The Manse Lane ground is on the outskirts of the town. That’s just as well as Knaresborough is a busy place on a sunny Saturday afternoon.
Knaresborough Town are in the ninth-tier Premier Division of the Northern Counties East League. Opponents Blyth Town were promoted last season from the Northern League via the play-offs and will play in the eighth tier Northern Premier League Division One East this season.
It was six quid admission and the bloke on the gate also sold me raffle tickets for a meat draw. I’m not sure what the meat was, but there was a large lump of flesh in a small glass-fronted fridge. I think he assumed I’d travelled ninety-odd miles from Blyth as he told me that if I was worried about taking the meat home in the thirty-degree heat I was welcome to take twenty quid as an alternative prize.
The ground worked well at this level. There was a covered stand with five rows of seats along one side and a small raised covered standing area behind one of the goals. Blyth had brought some fans on a coach and one of them, a young lad, had taken up residence in the standing area with his flag and drum.
There was also a clubhouse with a bar and a raised beer garden outside.
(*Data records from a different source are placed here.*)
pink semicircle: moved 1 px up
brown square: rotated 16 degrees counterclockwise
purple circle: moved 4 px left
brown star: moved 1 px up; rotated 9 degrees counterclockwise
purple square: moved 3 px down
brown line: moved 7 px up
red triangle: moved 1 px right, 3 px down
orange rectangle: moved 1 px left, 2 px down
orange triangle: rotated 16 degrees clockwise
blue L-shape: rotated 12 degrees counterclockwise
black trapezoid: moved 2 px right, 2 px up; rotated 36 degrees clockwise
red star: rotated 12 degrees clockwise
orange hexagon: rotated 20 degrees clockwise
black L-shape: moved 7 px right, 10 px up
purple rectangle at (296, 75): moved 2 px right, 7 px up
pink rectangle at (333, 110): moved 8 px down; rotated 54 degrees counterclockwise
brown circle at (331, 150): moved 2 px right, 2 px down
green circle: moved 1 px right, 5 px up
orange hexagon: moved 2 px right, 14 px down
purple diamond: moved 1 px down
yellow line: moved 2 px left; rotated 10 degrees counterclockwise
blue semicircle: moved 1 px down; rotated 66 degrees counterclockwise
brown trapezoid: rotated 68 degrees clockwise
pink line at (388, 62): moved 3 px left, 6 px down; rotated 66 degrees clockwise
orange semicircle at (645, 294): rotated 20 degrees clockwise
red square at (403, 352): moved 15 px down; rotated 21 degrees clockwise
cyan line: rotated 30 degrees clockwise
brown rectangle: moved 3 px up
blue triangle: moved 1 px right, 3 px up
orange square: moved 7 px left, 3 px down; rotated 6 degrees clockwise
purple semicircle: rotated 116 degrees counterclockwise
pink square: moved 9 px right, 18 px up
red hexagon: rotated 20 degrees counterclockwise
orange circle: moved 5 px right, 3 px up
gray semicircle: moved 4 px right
If anyone wanted to sit closer to the pitch there were a handful of picnic tables as well.
I watched the first half from the covered seated stand where the benefit of shade was cancelled out by the lack of a breeze. I shared the area with a couple of old blokes, a family with a baby that looked no more than a few weeks old and some lads out on the beer who soon left to get another pint each. The highlight though was a small dog inside of a handbag.
Both sides kept it tight for the first half-hour before Blyth scored twice in quick succession. They added a third on the stroke of half-time.
I wandered around to the food hut and bought a hot pork pie before watching the second half from different vantage points on the rail. Knaresborough pulled a goal back before a well-taken finish to a one on one with the keeper restored Blyth’s three goal advantage. That’s how it ended up.
The pre-season rounds of fixtures are well underway, and I’d picked a match just on the other side of the Tyne-Tunnel at Killingworth. Again, I’d not been up to very much before the game as the dog is still recovering from his ACL op, but he’s happy enough in the garden, particularly if I’ve got him a bone from Blackwell’s. Hopefully the surgery will fix his knee, but I can’t help but think about the former Boro player, Matty Bates, who snapped his cruciate ligament five times. No doubt from jumping up on the settee when he wasn’t supposed to.
Killingworth, of the 12th tier Northern Alliance Division One, were hosting Bedlington Terriers who were one step above them in the 11th tier Premier Division of the same league. Bedlington were demoted last year from the Northern League for failing to meet ground requirements. I was at a game at their Dr Pit Welfare ground a couple of years ago and it seemed ok to me, but I understand that it might have been the floodlights that were the issue.
There wasn’t anyone collecting gate money, so I wandered into the clubhouse and spent it on a very good bacon sandwich instead. There were a lot of people in there watching the Lionesses on the telly and many of them moved outside as kick-off approached to see some live football.
It would have been a good game to have brough Henry along to if he had been fit. There were a couple of staffies, three labs, a greyhound and a scottie dog. Highlight though, was a dog that had the shape and curly hair of a Bedlington Terrier, but was around three times the size. It was as if it had been crossed with a polar bear.
Bedlington struggled in the first half. It’s not surprising really as they had only managed to retain three of their Northern League team from last year. Their keeper kept them in the game but they went in at the break three one behind.
The visitors gelled a bit more in the second half and had the best of the chances. They pulled a goal back at the death, but Killingworth hung on for a three-two win.